The answer is every line of the records that holds the word "lines", copied in full.

STUDY MATERIAL:
== Segment start ==

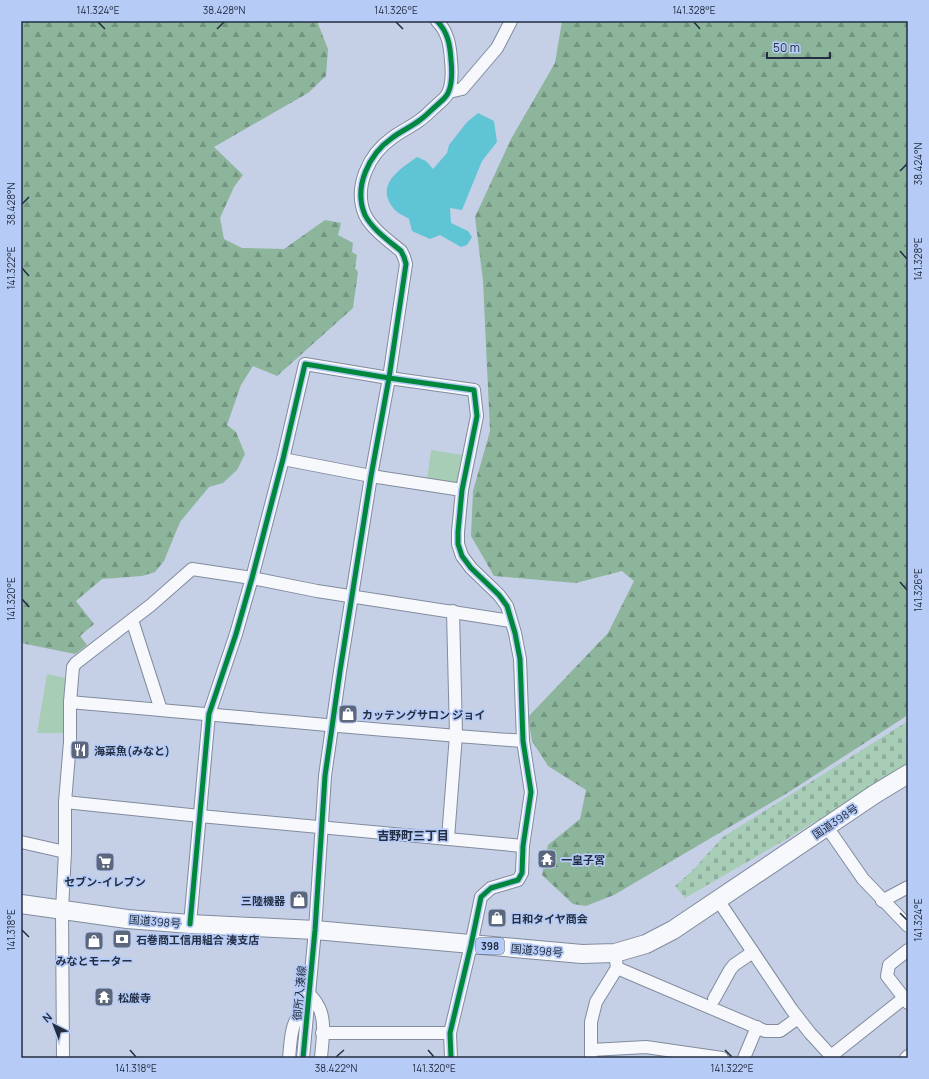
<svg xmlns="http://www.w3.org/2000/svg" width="929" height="1079" font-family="Manrope,'Noto Sans JP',sans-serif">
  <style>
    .forest { fill: url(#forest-firs) }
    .cemetery { fill: url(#cemetery-stones) }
    .green { fill: #a8cdb7 }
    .water { fill: #5fc4d3 }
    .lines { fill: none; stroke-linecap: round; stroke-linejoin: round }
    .minor-casing { stroke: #828b9e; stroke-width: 14 }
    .highway-casing { stroke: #828b9e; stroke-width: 20 }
    .minor { stroke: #f6f8fb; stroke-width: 12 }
    .highway { stroke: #f6f8fb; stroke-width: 18 }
    .cycleway-casing { stroke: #b6cbf6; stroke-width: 8 }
    .cycleway { stroke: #00873e; stroke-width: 5 }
    .ticks { fill: none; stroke: #232e42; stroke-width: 1.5 }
    .labels { text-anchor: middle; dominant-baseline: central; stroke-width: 3.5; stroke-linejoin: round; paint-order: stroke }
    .shield { fill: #b6cbf6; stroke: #4f5d78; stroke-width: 1 }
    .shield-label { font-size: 10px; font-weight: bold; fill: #232e42 }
    .poi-label { font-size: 11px; font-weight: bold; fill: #232e42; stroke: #b6cbf6; text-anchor: start }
    .street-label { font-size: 11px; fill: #232e42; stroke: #b6cbf6 }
    .neighbourhood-label { font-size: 12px; font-weight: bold; fill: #232e42; stroke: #b6cbf6 }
    .neatline { fill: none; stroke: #232e42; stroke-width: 1.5 }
    .ticks-label { font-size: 10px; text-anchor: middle; fill: #232e42 }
  </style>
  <defs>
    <pattern id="forest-firs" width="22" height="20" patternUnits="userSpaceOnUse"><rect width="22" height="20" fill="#8db59c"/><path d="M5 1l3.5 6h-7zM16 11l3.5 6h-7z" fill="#739481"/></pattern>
    <pattern id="cemetery-stones" width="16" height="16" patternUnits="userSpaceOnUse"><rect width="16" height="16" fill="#a8cdb7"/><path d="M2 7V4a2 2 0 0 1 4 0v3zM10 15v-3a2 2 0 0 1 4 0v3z" fill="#90b09f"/></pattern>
  </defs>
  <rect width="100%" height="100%" fill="#c5d0e7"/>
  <g class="forest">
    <polygon points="21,21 317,21 328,49 326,76 308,93 214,147 243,175 234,187 220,218 224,239 242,248 284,249 325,220 341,223 338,235 353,243 352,252 357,255 355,268 358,272 353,308 277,376 253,366 241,385 227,425 236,432 245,454 237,470 223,483 209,487 180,522 164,561 155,572 142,576 102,579 76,601 94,624 80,636 87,645 75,654 21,643"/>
    <polygon points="562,21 908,21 908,715 789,792 614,895 586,906 573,904 542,875 548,845 580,819 586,790 548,766 532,741 528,717 608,633 634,581 622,571 576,583 494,576 471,536 473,491 490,431 483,281 475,217 511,139 555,63"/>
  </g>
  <polygon class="cemetery" points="908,721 908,765 785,840 685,898 675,886 692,871 723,837"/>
  <g class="green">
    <polygon points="431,450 463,455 459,483 427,479"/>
    <polygon points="47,674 65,678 67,701 65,733 37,733"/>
  </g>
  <path class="water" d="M478 113 494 121 497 142 482 161 462 210 450 208 451 223 468 231 472 237 467 245 461 247 440 235 430 239 412 231 409 219C405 216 397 213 394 209 374 185 400 169 417 157L426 161 433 169 447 153 449 145 467 122Z"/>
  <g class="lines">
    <g class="minor-casing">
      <g id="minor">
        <polyline points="449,92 462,89 497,48 511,21"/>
        <polyline points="283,459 371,476 462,490"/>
        <polyline points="132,620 161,710"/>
        <path d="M70 702C221 715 372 730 523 741"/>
        <polyline points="65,802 200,816 523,846"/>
        <polyline points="827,827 863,879 908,926"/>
        <polyline points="448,838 456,735 453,611"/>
        <polyline points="21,842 65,852"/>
        <polyline points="718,900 792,1010 810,1033 833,1058"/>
        <polyline points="882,901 908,887"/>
        <polyline points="190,924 209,714 236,634 252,578 283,459 305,364 389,378 474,390 477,416 462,490 458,532 458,544 462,556 471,568 499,595 507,606 515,633 520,659 523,741 531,792 523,846 522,873 518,880 491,888 481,897 471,945 450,1033 451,1058"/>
        <polyline points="908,950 889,965 887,976 908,1003"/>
        <polyline points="617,968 765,1031 780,1031 798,1018"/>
        <path d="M309 994C312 997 315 1000 317 1004 327 1019 322 1042 321 1058"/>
        <polyline points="714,999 730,970 734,965 753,952"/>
        <polyline points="322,1033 450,1033"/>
        <polyline points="591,1050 646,1047 722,1058"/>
        <polyline points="831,1056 904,998"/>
        <polyline points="591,1057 591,1022 596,1002 617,968 616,960"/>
        <polyline points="63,1058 62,910 65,852 65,802 70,742 70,702 73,667 76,663 151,605 192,569 252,578 317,591 511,621"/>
        <path d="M289 1058C291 1040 290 1017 308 1008"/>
        <path d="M303 1058 315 930 325 776 340 671 371 476 389 378 406 264 404 257 401 251C389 241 372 229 365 215 353 187 369 154 392 138 401 131 411 127 420 120 426 116 431 110 436 106 440 102 446 98 448 93 453 83 452 70 451 60 450 45 448 32 437 21"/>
        <polyline points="744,1058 757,1027"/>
        <polyline points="906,1058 908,1056"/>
      </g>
    </g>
    <g class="highway-casing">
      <polyline id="highway" points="21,904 127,919 190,924 315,930 582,954 615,953 646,944 673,930 875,794 908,774"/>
    </g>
    <use href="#minor" class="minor"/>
    <use href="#highway" class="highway"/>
    <g class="cycleway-casing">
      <g id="cycleway">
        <polyline points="190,924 209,714 236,634 252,578 283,459 305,364 389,378 474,390 477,416 462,490 458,532 458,544 462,556 471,568 499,595 507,606 515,633 520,659 523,741 531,792 523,846 522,873 518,880 491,888 481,897 471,945 450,1033 451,1058"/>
        <path d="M303 1058 315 930 325 776 340 671 371 476 389 378 406 264 404 257 401 251C389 241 372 229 365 215 353 187 369 154 392 138 401 131 411 127 420 120 426 116 431 110 436 106 440 102 446 98 448 93 453 83 452 70 451 60 450 45 448 32 437 21"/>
      </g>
    </g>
    <use href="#cycleway" class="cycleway"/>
  </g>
  <path class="ticks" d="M98 22 105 29M396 22 403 29M694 22 700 29M217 29 224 22M900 171 907 164M22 204 29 197M900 251 907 259M22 268 29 276M900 582 907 590M22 599 29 607M900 913 907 920M22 930 29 937M130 1050 136 1057M428 1050 434 1057M725 1050 732 1057M336 1057 344 1050"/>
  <defs>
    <g id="shop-square" transform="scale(1)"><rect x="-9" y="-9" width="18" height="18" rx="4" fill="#5c677c" stroke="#b6cbf6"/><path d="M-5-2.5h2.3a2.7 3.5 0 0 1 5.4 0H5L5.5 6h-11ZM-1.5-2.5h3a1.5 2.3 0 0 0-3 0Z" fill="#fff"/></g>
    <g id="restaurant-square" transform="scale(1)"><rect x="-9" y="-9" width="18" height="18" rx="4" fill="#5c677c" stroke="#b6cbf6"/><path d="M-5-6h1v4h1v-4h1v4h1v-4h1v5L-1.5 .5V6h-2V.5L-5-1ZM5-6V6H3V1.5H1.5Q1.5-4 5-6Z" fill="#fff"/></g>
    <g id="temple-square" transform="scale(1)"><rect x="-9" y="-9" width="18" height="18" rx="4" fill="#5c677c" stroke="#b6cbf6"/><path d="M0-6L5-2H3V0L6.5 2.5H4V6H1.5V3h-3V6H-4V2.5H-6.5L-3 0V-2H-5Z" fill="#fff"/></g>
    <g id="supermarket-square" transform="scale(1)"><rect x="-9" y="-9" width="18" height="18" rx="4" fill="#5c677c" stroke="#b6cbf6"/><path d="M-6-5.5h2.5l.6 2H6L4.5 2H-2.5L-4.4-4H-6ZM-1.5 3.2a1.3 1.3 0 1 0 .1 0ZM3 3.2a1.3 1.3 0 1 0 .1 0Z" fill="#fff"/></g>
    <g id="bank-square" transform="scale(1)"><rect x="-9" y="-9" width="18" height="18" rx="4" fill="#5c677c" stroke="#b6cbf6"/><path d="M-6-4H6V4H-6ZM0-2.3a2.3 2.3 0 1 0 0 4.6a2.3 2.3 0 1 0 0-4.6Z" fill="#fff"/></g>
  </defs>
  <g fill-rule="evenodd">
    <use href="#shop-square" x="348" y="714"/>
    <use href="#restaurant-square" x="80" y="750"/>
    <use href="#temple-square" x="547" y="859"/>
    <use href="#supermarket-square" x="105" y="862"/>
    <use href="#shop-square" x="299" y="900"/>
    <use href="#shop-square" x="497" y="918"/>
    <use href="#bank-square" x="122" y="939"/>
    <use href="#shop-square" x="94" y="941"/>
    <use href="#temple-square" x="104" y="997"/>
  </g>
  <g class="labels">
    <rect class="shield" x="476" y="938" width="28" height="16" rx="3"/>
    <g class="shield-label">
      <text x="490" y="946">398</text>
    </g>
    <g class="poi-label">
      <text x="362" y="714">カッテングサロン ジョイ</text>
      <text x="94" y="750">海菜魚(みなと)</text>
      <text x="561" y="859">一皇子宮</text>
      <text x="105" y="881" text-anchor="middle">セブン-イレブン</text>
      <text x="285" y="900" text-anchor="end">三陸機器</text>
      <text x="511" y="918">日和タイヤ商会</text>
      <text x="136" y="939">石巻商工信用組合 湊支店</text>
      <text x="94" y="960" text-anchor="middle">みなとモーター</text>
      <text x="118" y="997">松厳寺</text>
    </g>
    <g class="street-label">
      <text transform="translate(835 821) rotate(-34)">国道398号</text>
      <text transform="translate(155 921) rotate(5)">国道398号</text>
      <text transform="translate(537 950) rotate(5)">国道398号</text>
      <text transform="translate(299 993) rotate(-85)">御所入湊線</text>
    </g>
    <g class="neighbourhood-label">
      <text x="413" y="835">吉野町三丁目</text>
    </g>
  </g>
  <rect width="929" height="1079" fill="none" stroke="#b6cbf6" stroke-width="44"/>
  <g transform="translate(54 1025) rotate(318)" stroke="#b6cbf6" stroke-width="3" paint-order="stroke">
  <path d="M0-3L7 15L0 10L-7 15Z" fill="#232e42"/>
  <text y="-6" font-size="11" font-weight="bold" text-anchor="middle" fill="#232e42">N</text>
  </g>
  <path d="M767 52v6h63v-6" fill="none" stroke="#232e42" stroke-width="2"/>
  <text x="773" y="52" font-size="12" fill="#232e42" stroke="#b6cbf6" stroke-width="3" paint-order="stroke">50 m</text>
  <rect x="22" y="22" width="885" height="1035" class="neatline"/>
  <g class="ticks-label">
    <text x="98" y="14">141.324°E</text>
    <text x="224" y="14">38.428°N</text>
    <text x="396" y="14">141.326°E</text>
    <text x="694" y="14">141.328°E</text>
    <text transform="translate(918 164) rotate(-90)" y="4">38.424°N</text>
    <text transform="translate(11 204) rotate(-90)" y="4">38.428°N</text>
    <text transform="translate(918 259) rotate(-90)" y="4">141.328°E</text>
    <text transform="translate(11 268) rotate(-90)" y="4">141.322°E</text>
    <text transform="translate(918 590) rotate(-90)" y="4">141.326°E</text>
    <text transform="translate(11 599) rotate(-90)" y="4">141.320°E</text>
    <text transform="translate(918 920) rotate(-90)" y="4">141.324°E</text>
    <text transform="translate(11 930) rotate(-90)" y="4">141.318°E</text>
    <text x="136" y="1072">141.318°E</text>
    <text x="336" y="1072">38.422°N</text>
    <text x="434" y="1072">141.320°E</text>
    <text x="732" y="1072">141.322°E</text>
  </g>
</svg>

== Segment end ==

ANSWER BOX:
    .lines { fill: none; stroke-linecap: round; stroke-linejoin: round }
  <g class="lines">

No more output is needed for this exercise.